# Song Lyrics: R.E.M., "Hairshirt"



## wingchun100 (Mar 17, 2014)

Yes I am back with another song interpretation! I hate to stick with the same band, but I have been listening to R.E.M. a lot lately, and this is another personal favorite off their album GREEN. (It wasn't a single, but then again I'm often drawn to the non-single tracks.) Plus I was excited because it's another one whose meaning I have figured out...at least, I think I have.

First of all, I have to explain something here: a "hairshirt" was a garment made of coarse cloth or animal hair worn close to the skin. It was used in some religious traditions to  induce discomfort or pain as a sign of repentance and atonement.

*"Hairshirt"*

*I am not the type of dog
That could keep you waiting
For no good reason
Run a carbon-black test on my jaw
And you will find it's all been said before

I can swing my megaphone
And long arm the rest
It's easier and better
To just beat it from the chest
Of desire

I could walk into this room
And the waves of conversation are enough
To knock you down in the undertow
So alone, so alone in my life
Feed me banks of light
And hang your hairshirt on the lowest rung

It's a beautiful life
And I can hang my hairshirt
Away up high in the attic of
The wrong dog's life chest
Or bury it at sea
All my life I've searched for this 

Here I am, here I am
In your life
It's a beautiful life
My life
It's a beautiful life
Your life  *

Since hairshirts were worn in repentance...ie, of a sin...I think he is talking about letting go of that feeling of guilt and realizing "it's a beautiful life." That is a simple summary, although I could go deeper. 

For example, the opening of the song seems to indicate someone was waiting for him to get over this guilt...possibly so they could get it on? And given that Michael Stipe is the lyricist, he could be singing it to a man...not that that really makes any difference. I mean, some religions don't think you should feel guilt over homosexual feelings; they also think you should feel guilty about pre-marital sex as well. In that sense, it is still universal to anyone despite being written by Michael.

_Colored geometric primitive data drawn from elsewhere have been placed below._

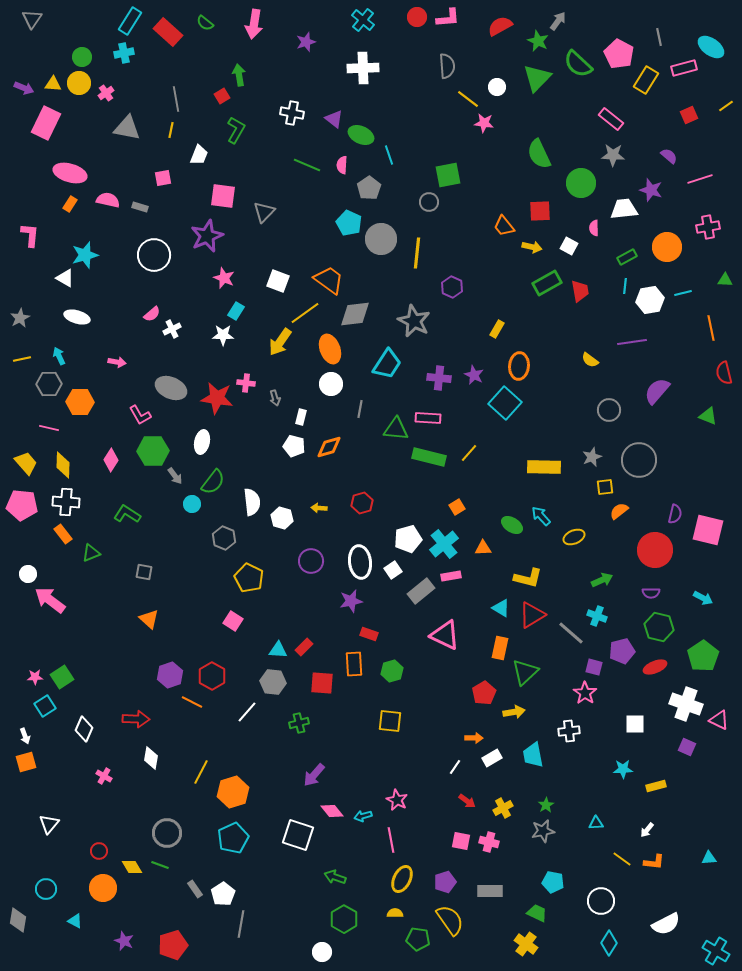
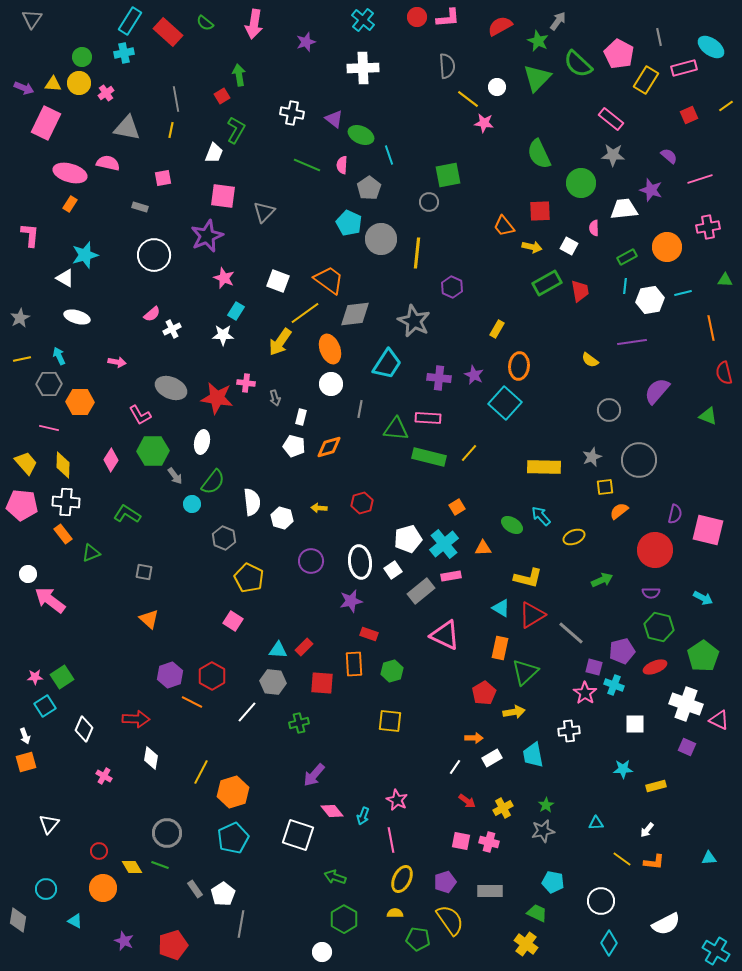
white trapezoid at (199, 155): moved 15 px right, 2 px up
pink semicircle at (108, 200): moved 37 px up
cyan cross at (597, 616): moved 17 px right, 69 px down
cyan arrow at (363, 816): rotated 54 degrees counterclockwise
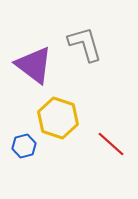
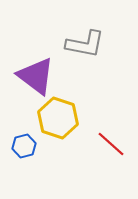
gray L-shape: rotated 117 degrees clockwise
purple triangle: moved 2 px right, 11 px down
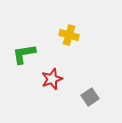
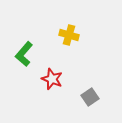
green L-shape: rotated 40 degrees counterclockwise
red star: rotated 30 degrees counterclockwise
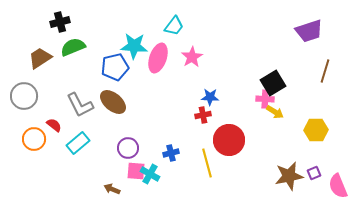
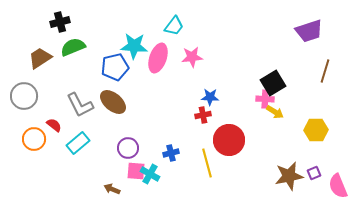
pink star: rotated 25 degrees clockwise
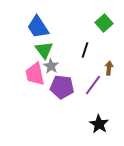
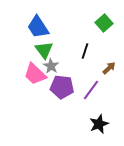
black line: moved 1 px down
brown arrow: rotated 40 degrees clockwise
pink trapezoid: rotated 35 degrees counterclockwise
purple line: moved 2 px left, 5 px down
black star: rotated 18 degrees clockwise
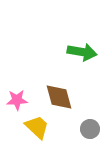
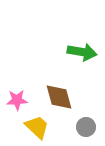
gray circle: moved 4 px left, 2 px up
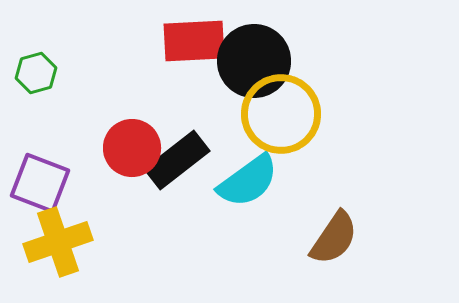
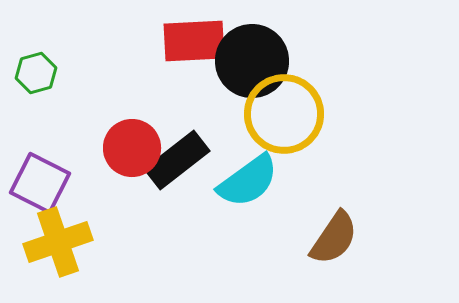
black circle: moved 2 px left
yellow circle: moved 3 px right
purple square: rotated 6 degrees clockwise
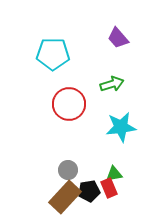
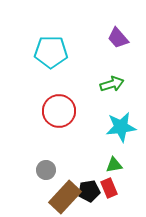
cyan pentagon: moved 2 px left, 2 px up
red circle: moved 10 px left, 7 px down
gray circle: moved 22 px left
green triangle: moved 9 px up
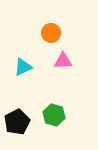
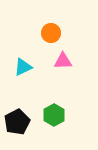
green hexagon: rotated 15 degrees clockwise
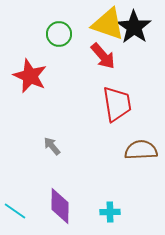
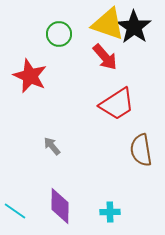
red arrow: moved 2 px right, 1 px down
red trapezoid: rotated 66 degrees clockwise
brown semicircle: rotated 96 degrees counterclockwise
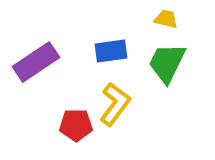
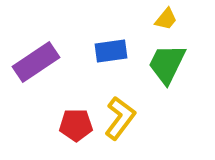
yellow trapezoid: rotated 115 degrees clockwise
green trapezoid: moved 1 px down
yellow L-shape: moved 5 px right, 14 px down
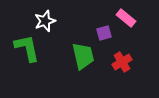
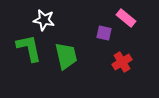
white star: moved 1 px left, 1 px up; rotated 30 degrees clockwise
purple square: rotated 28 degrees clockwise
green L-shape: moved 2 px right
green trapezoid: moved 17 px left
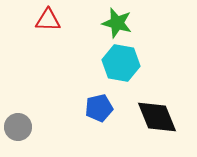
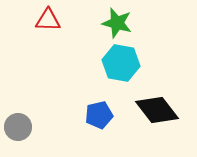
blue pentagon: moved 7 px down
black diamond: moved 7 px up; rotated 15 degrees counterclockwise
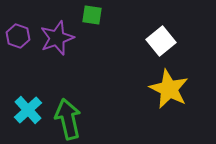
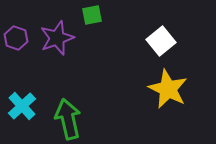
green square: rotated 20 degrees counterclockwise
purple hexagon: moved 2 px left, 2 px down
yellow star: moved 1 px left
cyan cross: moved 6 px left, 4 px up
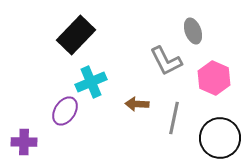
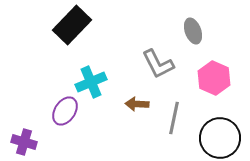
black rectangle: moved 4 px left, 10 px up
gray L-shape: moved 8 px left, 3 px down
purple cross: rotated 15 degrees clockwise
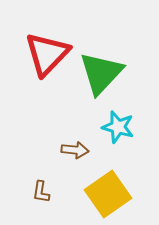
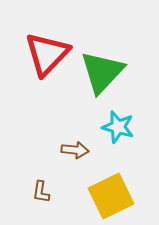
green triangle: moved 1 px right, 1 px up
yellow square: moved 3 px right, 2 px down; rotated 9 degrees clockwise
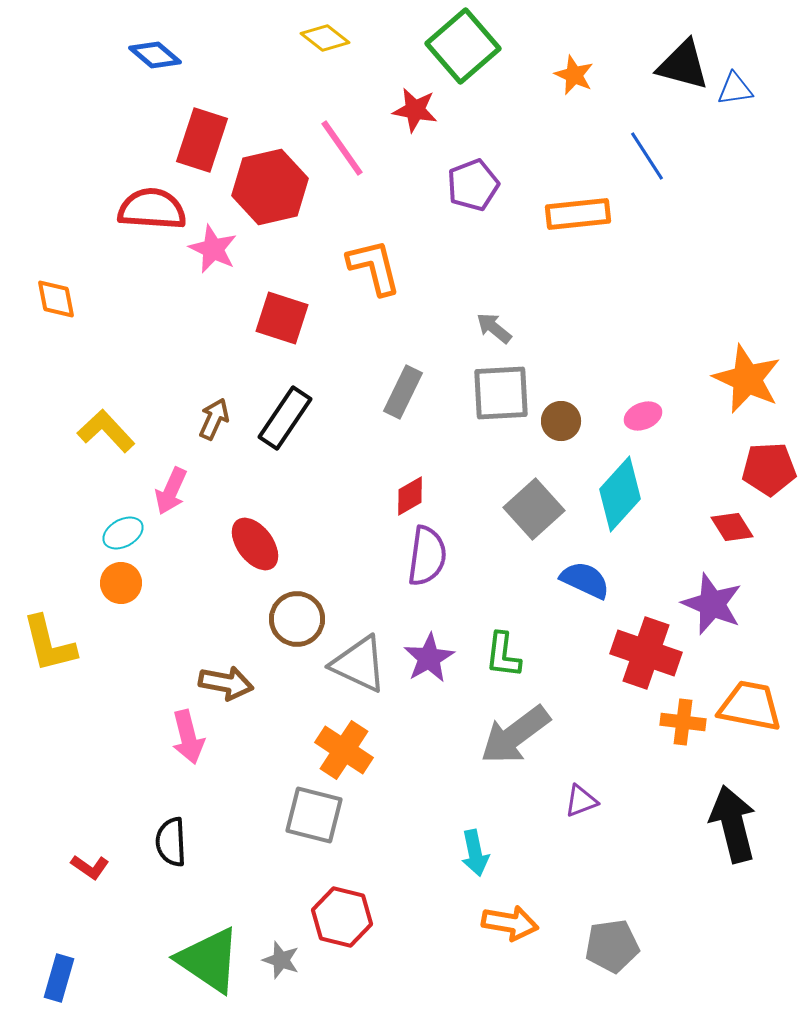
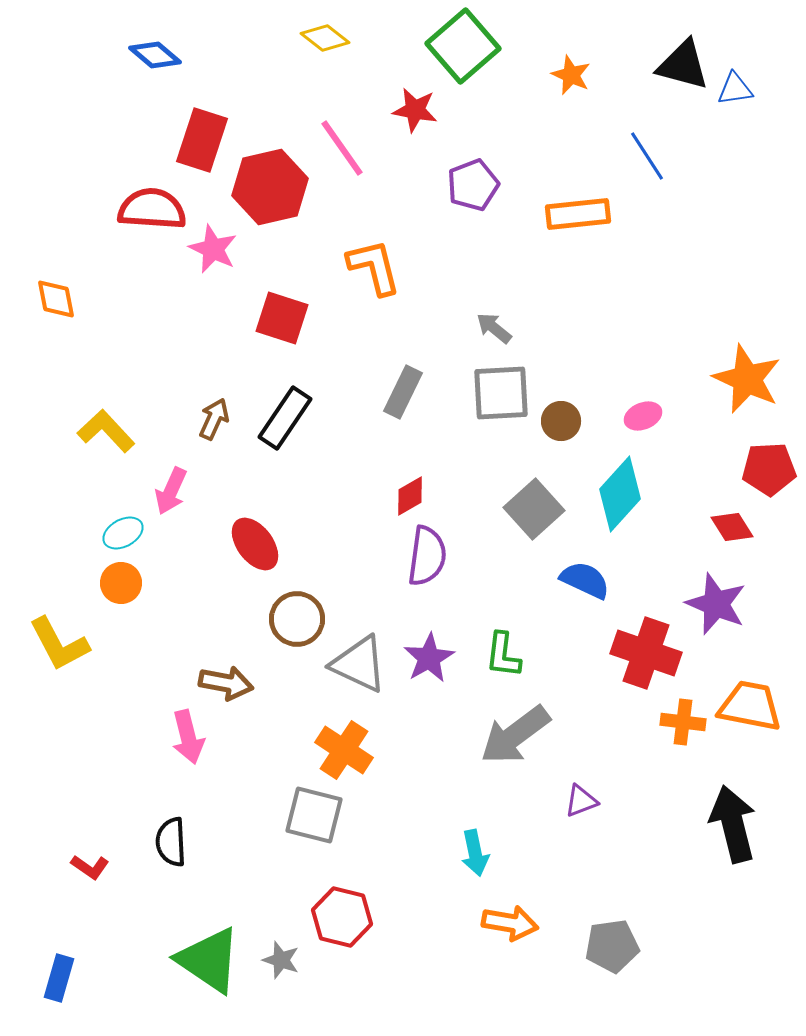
orange star at (574, 75): moved 3 px left
purple star at (712, 604): moved 4 px right
yellow L-shape at (49, 644): moved 10 px right; rotated 14 degrees counterclockwise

But at any rate, I think this other person started to complain the wait was too long, and Michael assures them it isn't pointless when he says, "I am not the type of dog that could keep you waiting for no good reason." And apparently he has had to assure them of this many time, as the next lines indicate: "Run a carbon black test on my jaw,/and you will find it's all been said before."

Next time I do this, I will pick another band.


----------